The UK’s Well-mannered Aviation Authority (CAA) has launched an investigation to review airlines’ allocated capacity policies amid reports that current approaches are confusing travellers.
The review will be based on consumer research conducted by the CAA, which enmeshed with more than 4,000 consumers who flew as part of a group comprising two or sundry people last year.
The research found that more than half of the respondents were reportedly sought by their airline before booking their flights that they would be enduring to pay more if they want to sit together.
“The research shows that it is the uncertainty all about whether their group will be split up by the airline that is trip consumers to pay for an allocated seat.”
It also found that 10% of the sharers were informed about the seating arrangement after booking, while another 10% asserted that they weren’t informed about the additional payment.
Be at one to the study, 46% of the respondents felt negatively towards the airline after they were be sured that they have to pay more if they want to sit together or in a association.

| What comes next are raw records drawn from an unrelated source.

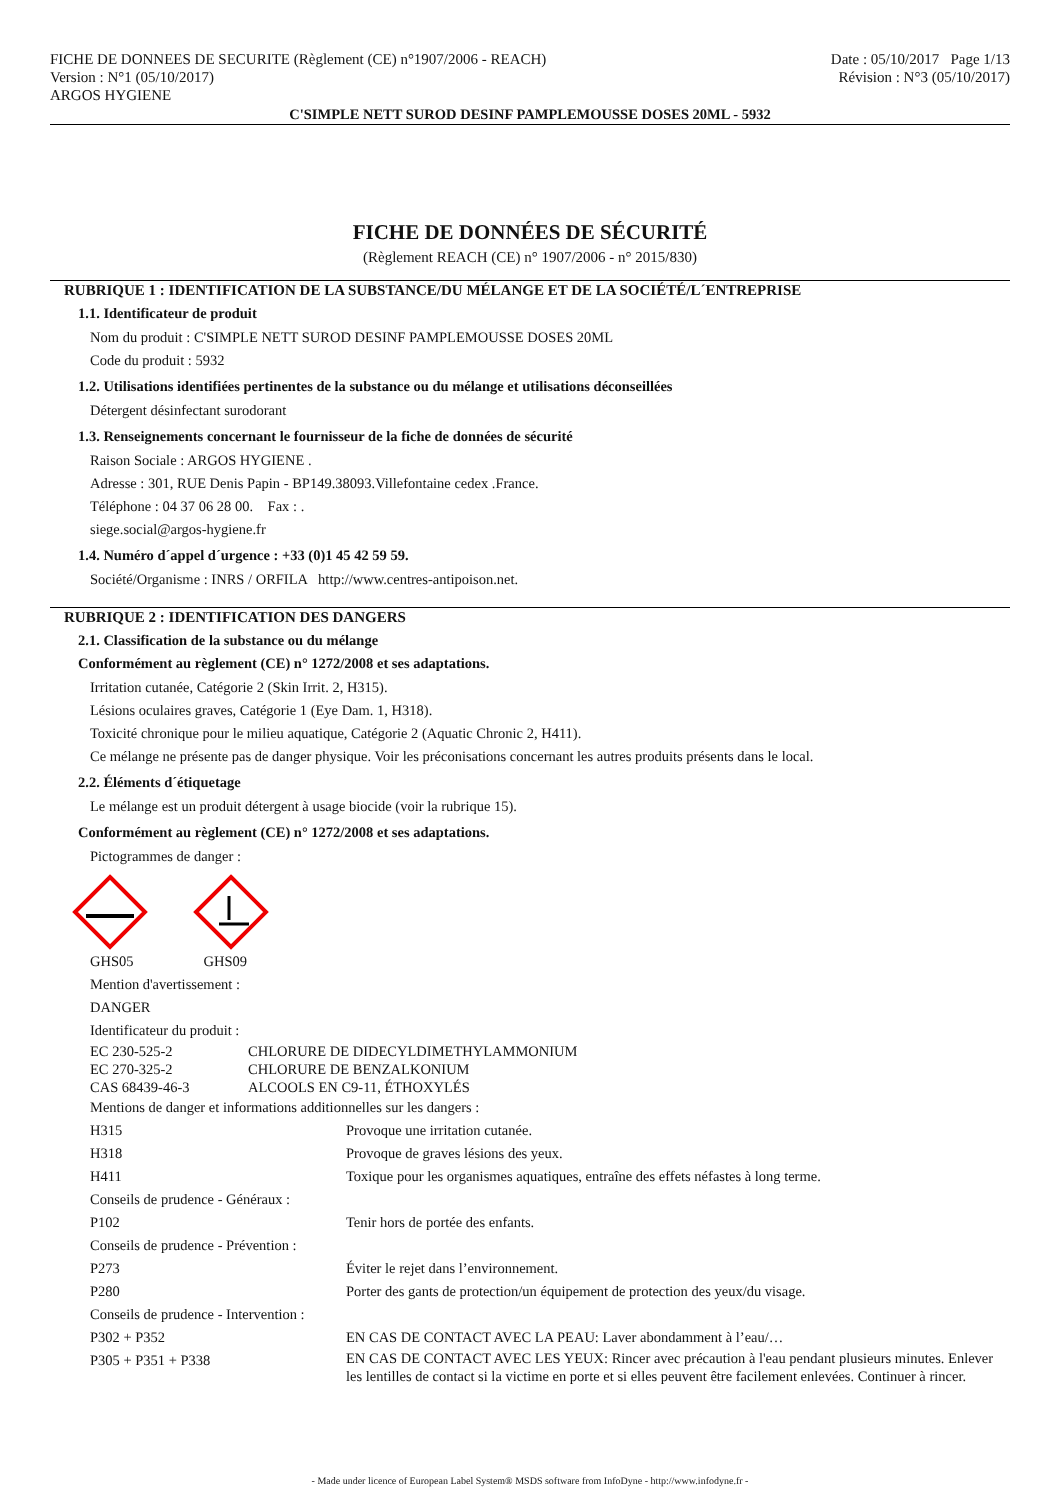FICHE DE DONNEES DE SECURITE (Règlement (CE) n°1907/2006 - REACH)
Version : N°1 (05/10/2017)
ARGOS HYGIENE
Date : 05/10/2017 Page 1/13
Révision : N°3 (05/10/2017)
C'SIMPLE NETT SUROD DESINF PAMPLEMOUSSE DOSES 20ML - 5932
FICHE DE DONNÉES DE SÉCURITÉ
(Règlement REACH (CE) n° 1907/2006 - n° 2015/830)
RUBRIQUE 1 : IDENTIFICATION DE LA SUBSTANCE/DU MÉLANGE ET DE LA SOCIÉTÉ/L´ENTREPRISE
1.1. Identificateur de produit
Nom du produit : C'SIMPLE NETT SUROD DESINF PAMPLEMOUSSE DOSES 20ML
Code du produit : 5932
1.2. Utilisations identifiées pertinentes de la substance ou du mélange et utilisations déconseillées
Détergent désinfectant surodorant
1.3. Renseignements concernant le fournisseur de la fiche de données de sécurité
Raison Sociale : ARGOS HYGIENE .
Adresse : 301, RUE Denis Papin - BP149.38093.Villefontaine cedex .France.
Téléphone : 04 37 06 28 00. Fax : .
siege.social@argos-hygiene.fr
1.4. Numéro d´appel d´urgence : +33 (0)1 45 42 59 59.
Société/Organisme : INRS / ORFILA http://www.centres-antipoison.net.
RUBRIQUE 2 : IDENTIFICATION DES DANGERS
2.1. Classification de la substance ou du mélange
Conformément au règlement (CE) n° 1272/2008 et ses adaptations.
Irritation cutanée, Catégorie 2 (Skin Irrit. 2, H315).
Lésions oculaires graves, Catégorie 1 (Eye Dam. 1, H318).
Toxicité chronique pour le milieu aquatique, Catégorie 2 (Aquatic Chronic 2, H411).
Ce mélange ne présente pas de danger physique. Voir les préconisations concernant les autres produits présents dans le local.
2.2. Éléments d´étiquetage
Le mélange est un produit détergent à usage biocide (voir la rubrique 15).
Conformément au règlement (CE) n° 1272/2008 et ses adaptations.
Pictogrammes de danger :
GHS05 GHS09
Mention d'avertissement :
DANGER
Identificateur du produit :
| EC 230-525-2 | CHLORURE DE DIDECYLDIMETHYLAMMONIUM |
| EC 270-325-2 | CHLORURE DE BENZALKONIUM |
| CAS 68439-46-3 | ALCOOLS EN C9-11, ÉTHOXYLÉS |
Mentions de danger et informations additionnelles sur les dangers :
| H315 | Provoque une irritation cutanée. |
| H318 | Provoque de graves lésions des yeux. |
| H411 | Toxique pour les organismes aquatiques, entraîne des effets néfastes à long terme. |
| Conseils de prudence - Généraux : | |
| P102 | Tenir hors de portée des enfants. |
| Conseils de prudence - Prévention : | |
| P273 | Éviter le rejet dans l’environnement. |
| P280 | Porter des gants de protection/un équipement de protection des yeux/du visage. |
| Conseils de prudence - Intervention : | |
| P302 + P352 | EN CAS DE CONTACT AVEC LA PEAU: Laver abondamment à l’eau/… |
| P305 + P351 + P338 | EN CAS DE CONTACT AVEC LES YEUX: Rincer avec précaution à l'eau pendant plusieurs minutes. Enlever les lentilles de contact si la victime en porte et si elles peuvent être facilement enlevées. Continuer à rincer. |
- Made under licence of European Label System® MSDS software from InfoDyne - http://www.infodyne.fr -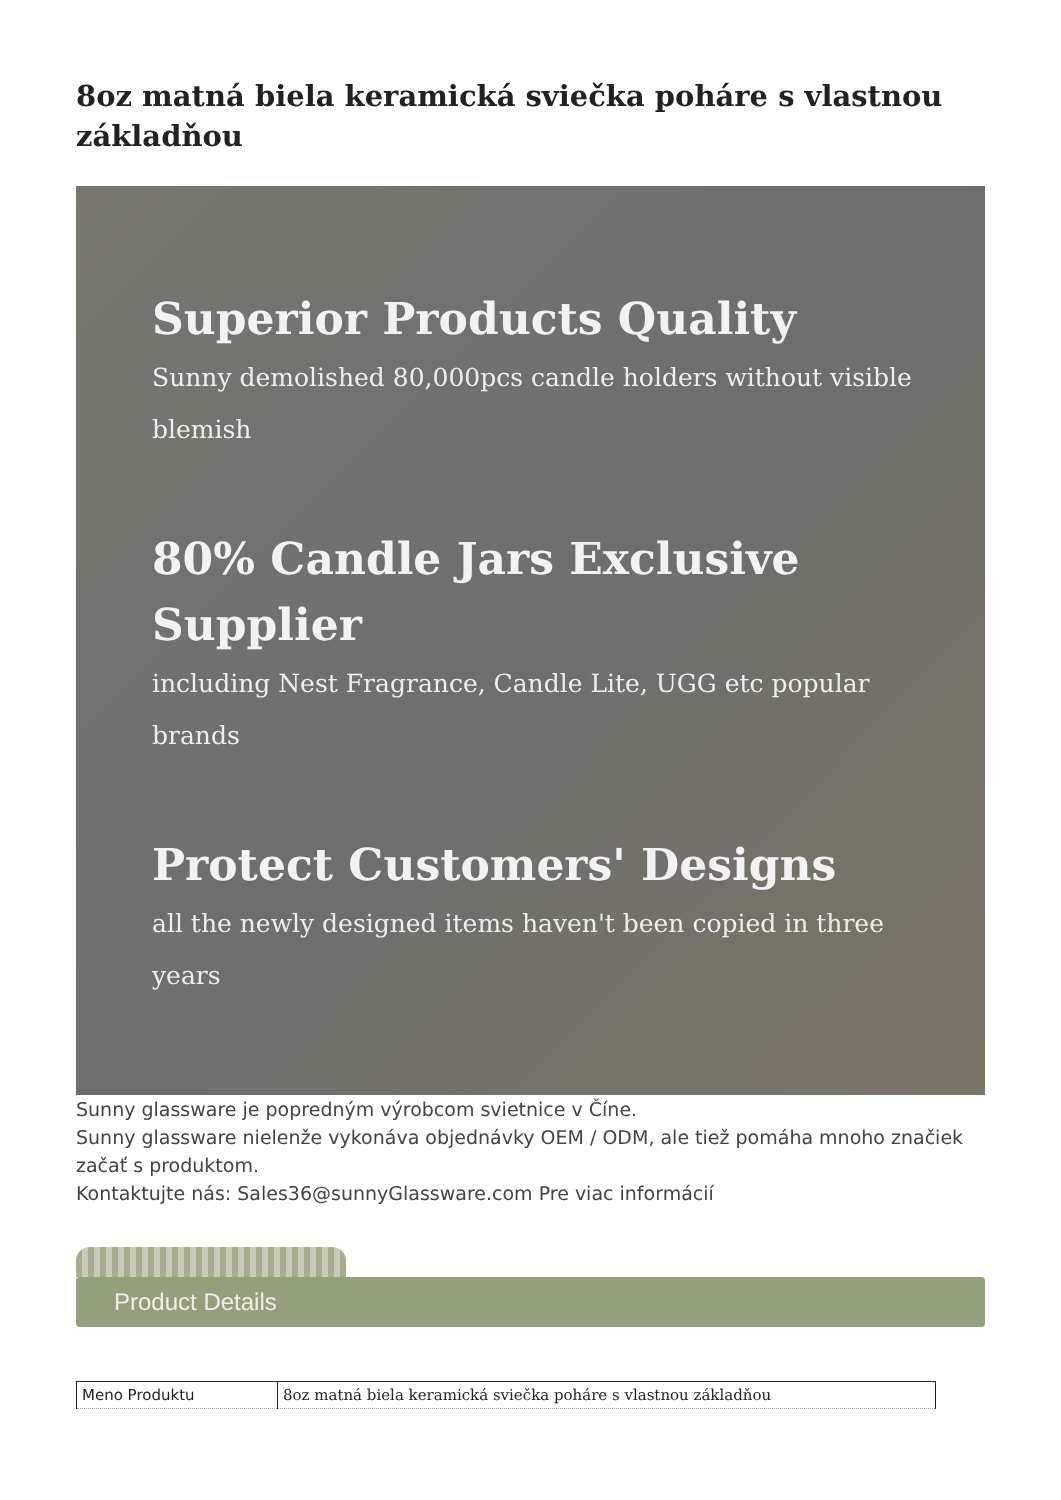8oz matná biela keramická sviečka poháre s vlastnou základňou
Superior Products Quality
Sunny demolished 80,000pcs candle holders without visible blemish
80% Candle Jars Exclusive Supplier
including Nest Fragrance, Candle Lite, UGG etc popular brands
Protect Customers' Designs
all the newly designed items haven't been copied in three years
Sunny glassware je popredným výrobcom svietnice v Číne.
Sunny glassware nielenže vykonáva objednávky OEM / ODM, ale tiež pomáha mnoho značiek začať s produktom.
Kontaktujte nás: Sales36@sunnyGlassware.com Pre viac informácií
Product Details
| Meno Produktu | 8oz matná biela keramická sviečka poháre s vlastnou základňou |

CAA chief executive Andrew Haines said: “Airline seating practices are incontestably causing some confusion for consumers.
“Airlines are within their rights to indictment for allocated seats, but if they do so it must be done in a fair, transparent way. Our into shows that some consumers are paying to sit together when, in the score, they might not need to.
“It also suggests that consumers drink a better chance of being sat together for free with some airlines than with others. The exploration shows that it is the uncertainty around whether their group liking be split up by the airline that is driving consumers to pay for an allocated seat.”
According to the CAA, its inquiry has found that UK consumers could be paying between £160m and £390m per annum for allocated capacity.